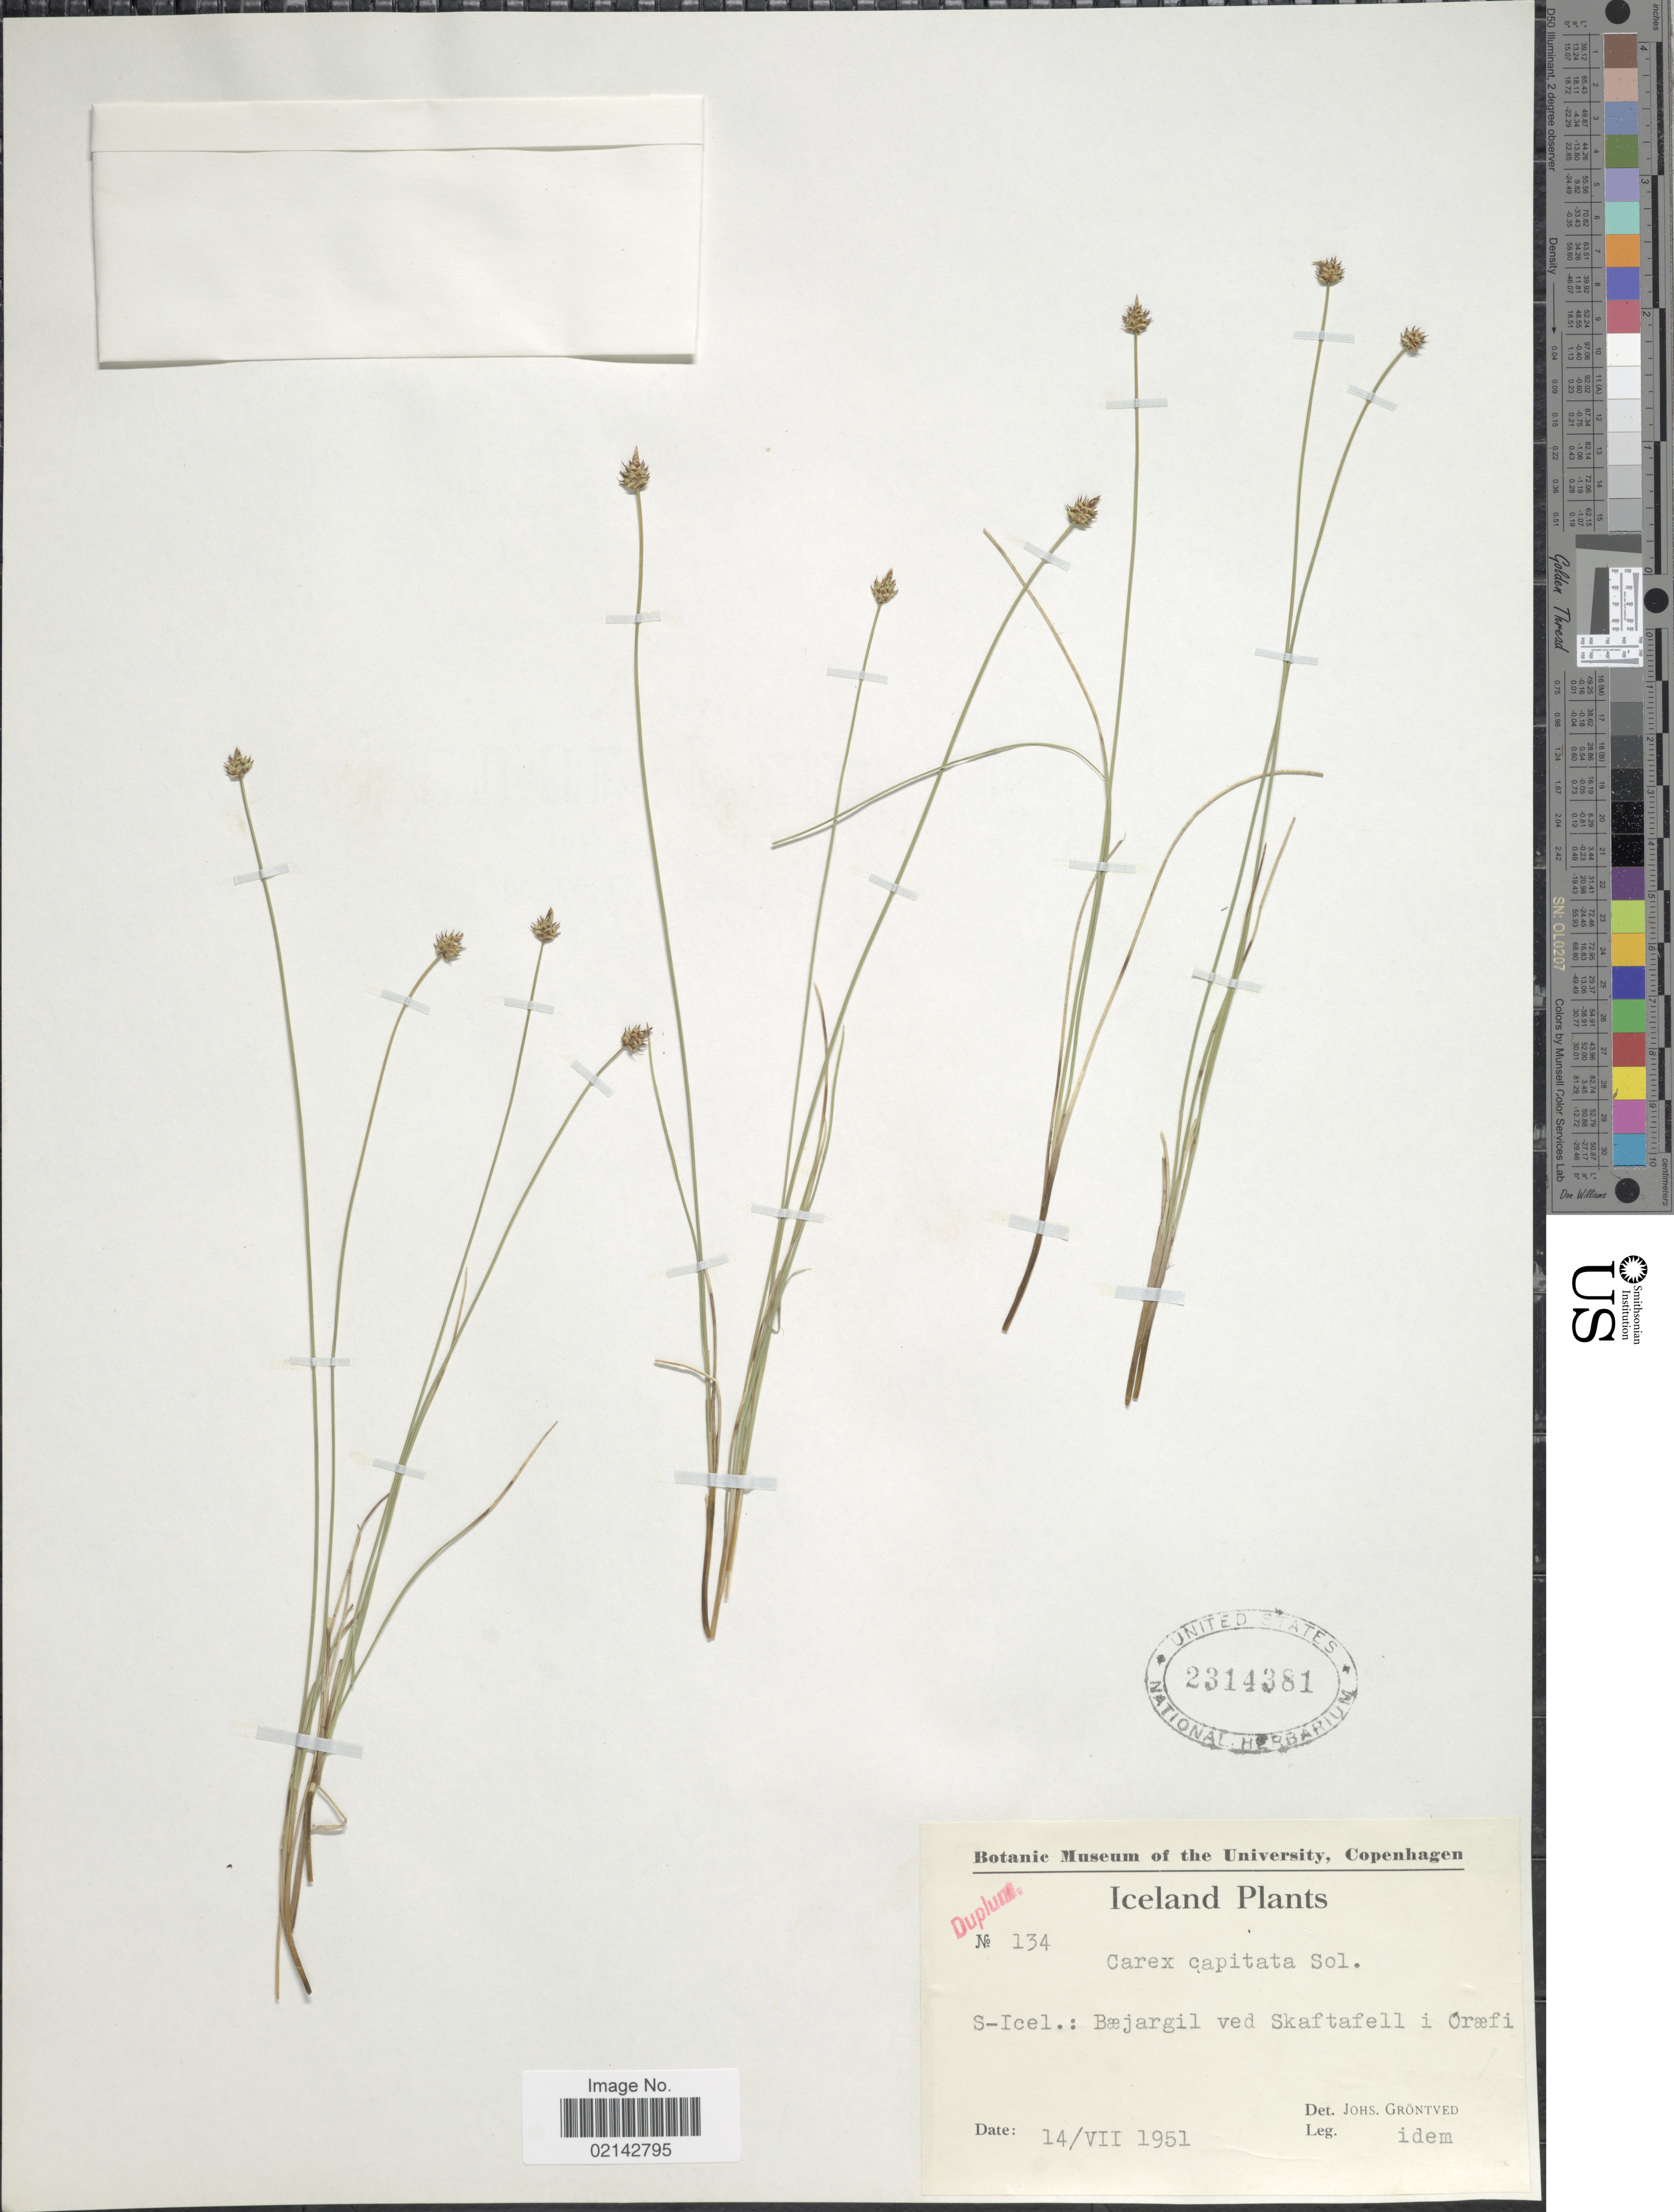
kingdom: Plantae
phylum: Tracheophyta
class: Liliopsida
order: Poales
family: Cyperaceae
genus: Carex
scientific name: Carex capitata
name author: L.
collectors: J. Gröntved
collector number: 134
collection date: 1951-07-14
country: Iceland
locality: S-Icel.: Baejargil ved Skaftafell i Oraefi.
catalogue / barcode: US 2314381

(What you are asked to do) Starting with the line that contains "order: Poales" and going on through the end of the records, set out those lines as a numbered list, omitting any blank lines.

(Solution for this task)
1. order: Poales
2. family: Cyperaceae
3. genus: Carex
4. scientific name: Carex capitata
5. name author: L.
6. collectors: J. Gröntved
7. collector number: 134
8. collection date: 1951-07-14
9. country: Iceland
10. locality: S-Icel.: Baejargil ved Skaftafell i Oraefi.
11. catalogue / barcode: US 2314381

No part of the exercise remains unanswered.